» Problem to solve
Please reproduce the text of each item below, substituting "Opening day" for every "First day" and keeping everything else unchanged.

◆ ◆ ◆ ◆ ◆ ◆ ◆

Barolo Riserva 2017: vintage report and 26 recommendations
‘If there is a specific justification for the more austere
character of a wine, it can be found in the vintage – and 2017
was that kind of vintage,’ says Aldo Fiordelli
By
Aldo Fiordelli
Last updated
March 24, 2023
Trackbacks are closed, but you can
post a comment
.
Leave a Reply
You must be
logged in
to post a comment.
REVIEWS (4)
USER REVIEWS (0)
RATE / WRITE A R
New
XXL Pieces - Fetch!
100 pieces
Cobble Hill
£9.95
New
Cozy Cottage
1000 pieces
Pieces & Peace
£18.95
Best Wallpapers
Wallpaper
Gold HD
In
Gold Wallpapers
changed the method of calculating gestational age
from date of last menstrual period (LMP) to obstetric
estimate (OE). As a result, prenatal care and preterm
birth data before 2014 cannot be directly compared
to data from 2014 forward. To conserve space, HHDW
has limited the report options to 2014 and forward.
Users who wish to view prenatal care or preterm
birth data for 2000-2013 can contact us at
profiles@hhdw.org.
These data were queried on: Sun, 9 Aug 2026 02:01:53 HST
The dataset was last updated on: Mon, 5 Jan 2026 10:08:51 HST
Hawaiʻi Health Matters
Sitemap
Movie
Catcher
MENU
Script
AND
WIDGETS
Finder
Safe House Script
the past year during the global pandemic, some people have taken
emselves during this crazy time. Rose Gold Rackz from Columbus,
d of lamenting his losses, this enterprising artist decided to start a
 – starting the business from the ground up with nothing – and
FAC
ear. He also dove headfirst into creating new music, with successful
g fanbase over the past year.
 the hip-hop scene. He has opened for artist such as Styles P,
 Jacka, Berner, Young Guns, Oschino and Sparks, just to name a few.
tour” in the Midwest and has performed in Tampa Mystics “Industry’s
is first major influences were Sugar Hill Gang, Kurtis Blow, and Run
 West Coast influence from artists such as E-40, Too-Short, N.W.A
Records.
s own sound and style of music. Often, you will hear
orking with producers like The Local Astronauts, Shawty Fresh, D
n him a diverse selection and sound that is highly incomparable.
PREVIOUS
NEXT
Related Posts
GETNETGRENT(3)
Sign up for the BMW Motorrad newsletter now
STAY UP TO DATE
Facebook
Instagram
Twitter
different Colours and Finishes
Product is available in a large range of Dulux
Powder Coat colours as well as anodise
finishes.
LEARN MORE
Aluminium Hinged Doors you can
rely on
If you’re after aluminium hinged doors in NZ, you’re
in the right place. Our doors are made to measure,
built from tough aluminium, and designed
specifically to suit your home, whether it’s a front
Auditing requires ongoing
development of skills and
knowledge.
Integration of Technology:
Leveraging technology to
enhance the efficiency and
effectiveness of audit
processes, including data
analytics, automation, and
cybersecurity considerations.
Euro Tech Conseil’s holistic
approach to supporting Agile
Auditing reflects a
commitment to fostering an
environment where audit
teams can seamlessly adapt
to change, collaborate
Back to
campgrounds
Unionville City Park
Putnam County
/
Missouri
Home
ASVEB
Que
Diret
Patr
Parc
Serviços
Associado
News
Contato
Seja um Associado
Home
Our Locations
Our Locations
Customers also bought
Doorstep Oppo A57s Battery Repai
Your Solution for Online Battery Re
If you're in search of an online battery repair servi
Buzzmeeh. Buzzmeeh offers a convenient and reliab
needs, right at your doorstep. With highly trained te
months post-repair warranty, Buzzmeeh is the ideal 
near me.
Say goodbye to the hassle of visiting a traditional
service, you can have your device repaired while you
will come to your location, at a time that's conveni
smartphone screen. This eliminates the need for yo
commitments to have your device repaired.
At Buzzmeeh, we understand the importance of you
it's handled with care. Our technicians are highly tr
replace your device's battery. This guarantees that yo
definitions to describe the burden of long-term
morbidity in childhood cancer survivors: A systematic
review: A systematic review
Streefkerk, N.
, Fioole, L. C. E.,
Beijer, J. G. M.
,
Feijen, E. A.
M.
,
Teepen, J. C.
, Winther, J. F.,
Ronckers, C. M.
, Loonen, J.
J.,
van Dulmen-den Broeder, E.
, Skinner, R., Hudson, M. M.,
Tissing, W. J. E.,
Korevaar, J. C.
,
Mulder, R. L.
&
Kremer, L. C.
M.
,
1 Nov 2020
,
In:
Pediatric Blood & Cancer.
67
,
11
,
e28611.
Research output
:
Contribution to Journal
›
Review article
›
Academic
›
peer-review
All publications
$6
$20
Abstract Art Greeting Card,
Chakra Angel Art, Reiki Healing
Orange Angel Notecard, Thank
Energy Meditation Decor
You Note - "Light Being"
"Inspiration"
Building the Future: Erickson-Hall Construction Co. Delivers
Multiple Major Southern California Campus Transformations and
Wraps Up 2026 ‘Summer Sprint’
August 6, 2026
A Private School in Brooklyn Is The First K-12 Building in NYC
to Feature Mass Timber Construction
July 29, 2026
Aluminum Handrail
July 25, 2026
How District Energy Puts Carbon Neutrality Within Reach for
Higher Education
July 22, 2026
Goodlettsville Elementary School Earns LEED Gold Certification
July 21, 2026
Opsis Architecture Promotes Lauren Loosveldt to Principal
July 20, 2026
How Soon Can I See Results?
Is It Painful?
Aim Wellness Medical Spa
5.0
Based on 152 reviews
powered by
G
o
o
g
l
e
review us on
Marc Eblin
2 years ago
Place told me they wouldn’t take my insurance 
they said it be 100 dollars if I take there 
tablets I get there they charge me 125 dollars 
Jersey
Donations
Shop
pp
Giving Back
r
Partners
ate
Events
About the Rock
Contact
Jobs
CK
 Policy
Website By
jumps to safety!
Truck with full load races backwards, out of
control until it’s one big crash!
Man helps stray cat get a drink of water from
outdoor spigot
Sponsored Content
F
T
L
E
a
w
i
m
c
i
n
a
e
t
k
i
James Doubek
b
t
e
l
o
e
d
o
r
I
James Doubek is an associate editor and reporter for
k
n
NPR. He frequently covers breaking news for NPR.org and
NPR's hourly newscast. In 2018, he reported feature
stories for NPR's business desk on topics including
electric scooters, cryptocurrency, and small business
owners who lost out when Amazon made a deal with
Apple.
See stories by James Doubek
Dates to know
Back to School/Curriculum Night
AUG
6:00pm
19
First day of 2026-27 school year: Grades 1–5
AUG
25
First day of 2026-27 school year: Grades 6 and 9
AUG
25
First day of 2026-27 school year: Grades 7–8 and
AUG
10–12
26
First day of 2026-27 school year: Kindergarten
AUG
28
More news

◆ ◆ ◆ ◆ ◆ ◆ ◆

» Response box
Barolo Riserva 2017: vintage report and 26 recommendations
‘If there is a specific justification for the more austere
character of a wine, it can be found in the vintage – and 2017
was that kind of vintage,’ says Aldo Fiordelli
By
Aldo Fiordelli
Last updated
March 24, 2023
Trackbacks are closed, but you can
post a comment
.
Leave a Reply
You must be
logged in
to post a comment.
REVIEWS (4)
USER REVIEWS (0)
RATE / WRITE A R
New
XXL Pieces - Fetch!
100 pieces
Cobble Hill
£9.95
New
Cozy Cottage
1000 pieces
Pieces & Peace
£18.95
Best Wallpapers
Wallpaper
Gold HD
In
Gold Wallpapers
changed the method of calculating gestational age
from date of last menstrual period (LMP) to obstetric
estimate (OE). As a result, prenatal care and preterm
birth data before 2014 cannot be directly compared
to data from 2014 forward. To conserve space, HHDW
has limited the report options to 2014 and forward.
Users who wish to view prenatal care or preterm
birth data for 2000-2013 can contact us at
profiles@hhdw.org.
These data were queried on: Sun, 9 Aug 2026 02:01:53 HST
The dataset was last updated on: Mon, 5 Jan 2026 10:08:51 HST
Hawaiʻi Health Matters
Sitemap
Movie
Catcher
MENU
Script
AND
WIDGETS
Finder
Safe House Script
the past year during the global pandemic, some people have taken
emselves during this crazy time. Rose Gold Rackz from Columbus,
d of lamenting his losses, this enterprising artist decided to start a
 – starting the business from the ground up with nothing – and
FAC
ear. He also dove headfirst into creating new music, with successful
g fanbase over the past year.
 the hip-hop scene. He has opened for artist such as Styles P,
 Jacka, Berner, Young Guns, Oschino and Sparks, just to name a few.
tour” in the Midwest and has performed in Tampa Mystics “Industry’s
is first major influences were Sugar Hill Gang, Kurtis Blow, and Run
 West Coast influence from artists such as E-40, Too-Short, N.W.A
Records.
s own sound and style of music. Often, you will hear
orking with producers like The Local Astronauts, Shawty Fresh, D
n him a diverse selection and sound that is highly incomparable.
PREVIOUS
NEXT
Related Posts
GETNETGRENT(3)
Sign up for the BMW Motorrad newsletter now
STAY UP TO DATE
Facebook
Instagram
Twitter
different Colours and Finishes
Product is available in a large range of Dulux
Powder Coat colours as well as anodise
finishes.
LEARN MORE
Aluminium Hinged Doors you can
rely on
If you’re after aluminium hinged doors in NZ, you’re
in the right place. Our doors are made to measure,
built from tough aluminium, and designed
specifically to suit your home, whether it’s a front
Auditing requires ongoing
development of skills and
knowledge.
Integration of Technology:
Leveraging technology to
enhance the efficiency and
effectiveness of audit
processes, including data
analytics, automation, and
cybersecurity considerations.
Euro Tech Conseil’s holistic
approach to supporting Agile
Auditing reflects a
commitment to fostering an
environment where audit
teams can seamlessly adapt
to change, collaborate
Back to
campgrounds
Unionville City Park
Putnam County
/
Missouri
Home
ASVEB
Que
Diret
Patr
Parc
Serviços
Associado
News
Contato
Seja um Associado
Home
Our Locations
Our Locations
Customers also bought
Doorstep Oppo A57s Battery Repai
Your Solution for Online Battery Re
If you're in search of an online battery repair servi
Buzzmeeh. Buzzmeeh offers a convenient and reliab
needs, right at your doorstep. With highly trained te
months post-repair warranty, Buzzmeeh is the ideal 
near me.
Say goodbye to the hassle of visiting a traditional
service, you can have your device repaired while you
will come to your location, at a time that's conveni
smartphone screen. This eliminates the need for yo
commitments to have your device repaired.
At Buzzmeeh, we understand the importance of you
it's handled with care. Our technicians are highly tr
replace your device's battery. This guarantees that yo
definitions to describe the burden of long-term
morbidity in childhood cancer survivors: A systematic
review: A systematic review
Streefkerk, N.
, Fioole, L. C. E.,
Beijer, J. G. M.
,
Feijen, E. A.
M.
,
Teepen, J. C.
, Winther, J. F.,
Ronckers, C. M.
, Loonen, J.
J.,
van Dulmen-den Broeder, E.
, Skinner, R., Hudson, M. M.,
Tissing, W. J. E.,
Korevaar, J. C.
,
Mulder, R. L.
&
Kremer, L. C.
M.
,
1 Nov 2020
,
In:
Pediatric Blood & Cancer.
67
,
11
,
e28611.
Research output
:
Contribution to Journal
›
Review article
›
Academic
›
peer-review
All publications
$6
$20
Abstract Art Greeting Card,
Chakra Angel Art, Reiki Healing
Orange Angel Notecard, Thank
Energy Meditation Decor
You Note - "Light Being"
"Inspiration"
Building the Future: Erickson-Hall Construction Co. Delivers
Multiple Major Southern California Campus Transformations and
Wraps Up 2026 ‘Summer Sprint’
August 6, 2026
A Private School in Brooklyn Is The First K-12 Building in NYC
to Feature Mass Timber Construction
July 29, 2026
Aluminum Handrail
July 25, 2026
How District Energy Puts Carbon Neutrality Within Reach for
Higher Education
July 22, 2026
Goodlettsville Elementary School Earns LEED Gold Certification
July 21, 2026
Opsis Architecture Promotes Lauren Loosveldt to Principal
July 20, 2026
How Soon Can I See Results?
Is It Painful?
Aim Wellness Medical Spa
5.0
Based on 152 reviews
powered by
G
o
o
g
l
e
review us on
Marc Eblin
2 years ago
Place told me they wouldn’t take my insurance 
they said it be 100 dollars if I take there 
tablets I get there they charge me 125 dollars 
Jersey
Donations
Shop
pp
Giving Back
r
Partners
ate
Events
About the Rock
Contact
Jobs
CK
 Policy
Website By
jumps to safety!
Truck with full load races backwards, out of
control until it’s one big crash!
Man helps stray cat get a drink of water from
outdoor spigot
Sponsored Content
F
T
L
E
a
w
i
m
c
i
n
a
e
t
k
i
James Doubek
b
t
e
l
o
e
d
o
r
I
James Doubek is an associate editor and reporter for
k
n
NPR. He frequently covers breaking news for NPR.org and
NPR's hourly newscast. In 2018, he reported feature
stories for NPR's business desk on topics including
electric scooters, cryptocurrency, and small business
owners who lost out when Amazon made a deal with
Apple.
See stories by James Doubek
Dates to know
Back to School/Curriculum Night
AUG
6:00pm
19
Opening day of 2026-27 school year: Grades 1–5
AUG
25
Opening day of 2026-27 school year: Grades 6 and 9
AUG
25
Opening day of 2026-27 school year: Grades 7–8 and
AUG
10–12
26
Opening day of 2026-27 school year: Kindergarten
AUG
28
More news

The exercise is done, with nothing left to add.